START THE DATA

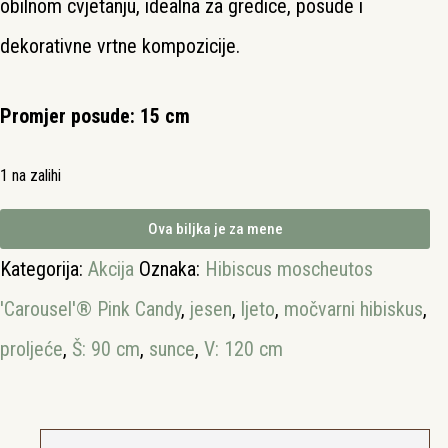
obilnom cvjetanju, idealna za gredice, posude i
dekorativne vrtne kompozicije.
Promjer posude: 15 cm
1 na zalihi
Ova biljka je za mene
Kategorija:
Akcija
Oznaka:
Hibiscus moscheutos
'Carousel'® Pink Candy
,
jesen
,
ljeto
,
močvarni hibiskus
,
proljeće
,
Š: 90 cm
,
sunce
,
V: 120 cm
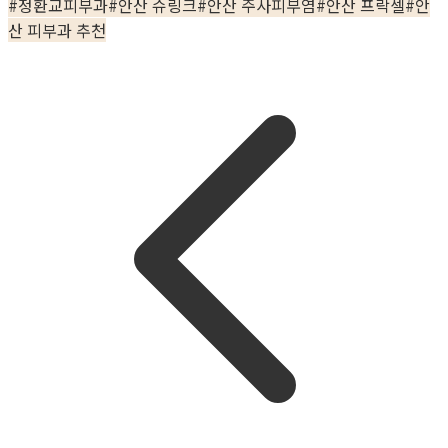
#
정환교피부과
#
안산 슈링크
#
안산 주사피부염
#
안산 프락셀
#
안
산 피부과 추천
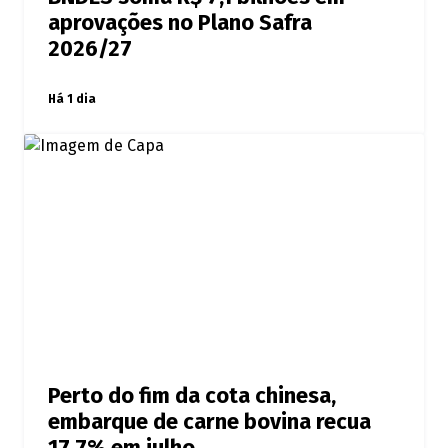
aprovações no Plano Safra
2026/27
Há 1 dia
Perto do fim da cota chinesa,
embarque de carne bovina recua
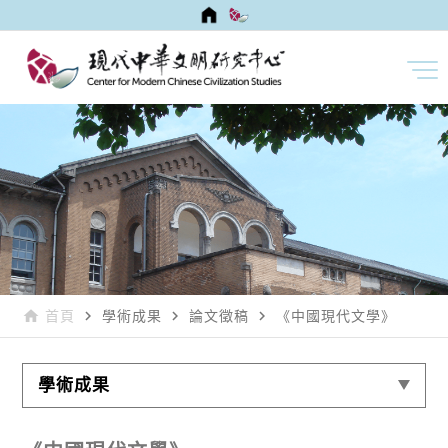
home
navigate_next
navigate_next
navigate_next
首頁
學術成果
論文徵稿
《中國現代文學》
學術成果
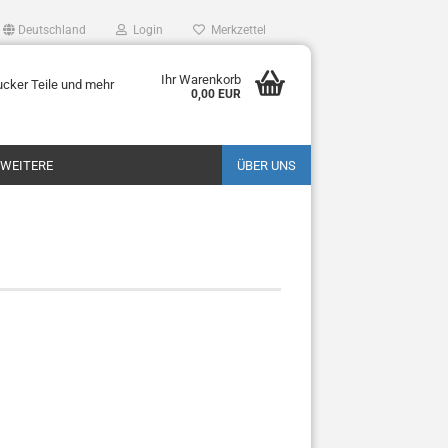
Deutschland
Login
Merkzettel
Ihr Warenkorb
ucker Teile und mehr
0,00 EUR
WEITERE
ÜBER UNS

END THE DATA

## [REQUEST]
Restate the records in full and word for word, but keep the pictures out.

## [THE ANSWER]
obilnom cvjetanju, idealna za gredice, posude i
dekorativne vrtne kompozicije.
Promjer posude: 15 cm
1 na zalihi
Ova biljka je za mene
Kategorija:
Akcija
Oznaka:
Hibiscus moscheutos
'Carousel'® Pink Candy
,
jesen
,
ljeto
,
močvarni hibiskus
,
proljeće
,
Š: 90 cm
,
sunce
,
V: 120 cm
#
정환교피부과
#
안산 슈링크
#
안산 주사피부염
#
안산 프락셀
#
안
산 피부과 추천
aprovações no Plano Safra
2026/27
Há 1 dia
Perto do fim da cota chinesa,
embarque de carne bovina recua
home
navigate_next
navigate_next
navigate_next
首頁
學術成果
論文徵稿
《中國現代文學》
學術成果
Deutschland
Login
Merkzettel
Ihr Warenkorb
ucker Teile und mehr
0,00 EUR
WEITERE
ÜBER UNS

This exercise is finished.